Whenever I entered a relationship I was completely immersed in getting to know this new person so everything else was completely unimportant to me and I wasn't only mot drawn to doing other things but I was disgusted and I would always be thinking about this person, when he'll be available again, what I can ask him/her next and how to tell them about my problems and explain my emotions. I'm not sure they were as interested in any of those things as I was. I was plainly devoted to these activities whereas they wanted something else. They wanted games, movies, generic stuff, even the autistic ones, they had their own interests. And their own mental vulnerabilities they were focused on. I didn't have a whole view, I was focused on detail and missing the bigger picture, we were (autistic) kids, we didn't know these things. And details were frankly already too much to deal with.

Neurologically I was always out of control, I would cry constantly but for me it was because what I communicated they would disregard, and I had this sense of unhappiness but I didn't understand what to do about it. So I kept living my misery and there was no way to stop the feelings, when I'd try to talk about it, the people would make me cry more. So that didn't work.
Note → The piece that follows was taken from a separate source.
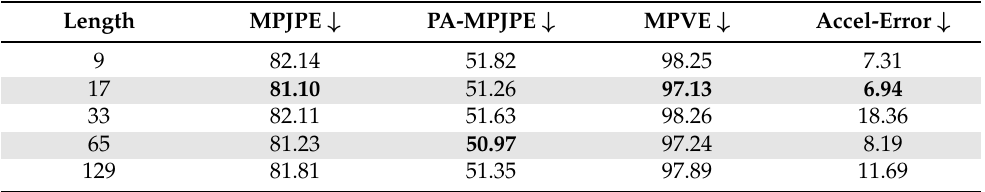
Table 1. Performance comparison of HPR-Net according to different pose chunk length. Bold values indicate best results.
If I didn't talk to my dear one, I felt like what's the point having this person if they really don't care about me and there is no point me telling these feelings to strangers. Plus the fact I couldn't handle life with their uncaring selves, and that was the reason for my turmoil. When I was single I was never crying. Suddenly in relationships it would feel like dying every day, and my state would only get worse. Plus the state of neglect, they'd disappear for months without prompt, and I would suffer then get attached again to them. I felt in crazy land and I surely was. I was handling states of psychoticism when I didn't even understand what it was. You have to understand what's good and what's bad for you, because you're the only one who can change it.

People can be very different, comparing you to someone else isn't valid and it's disrespectful. But if they want someone else if this specific trait that you cry is something they can't handle, they should go. In my relationships a lot of guys acted very strange to my crying and I read guys can't handle seeing girls cry. And girls cry a lot more and it's more socially acceptable bias. And I had hormone problems I had no idea about that probably contributed to a lot of hardship, emotion, instinct and difference. Maybe so but the ones I dated seemed unkind about it not loving, and I think there's a distinction there.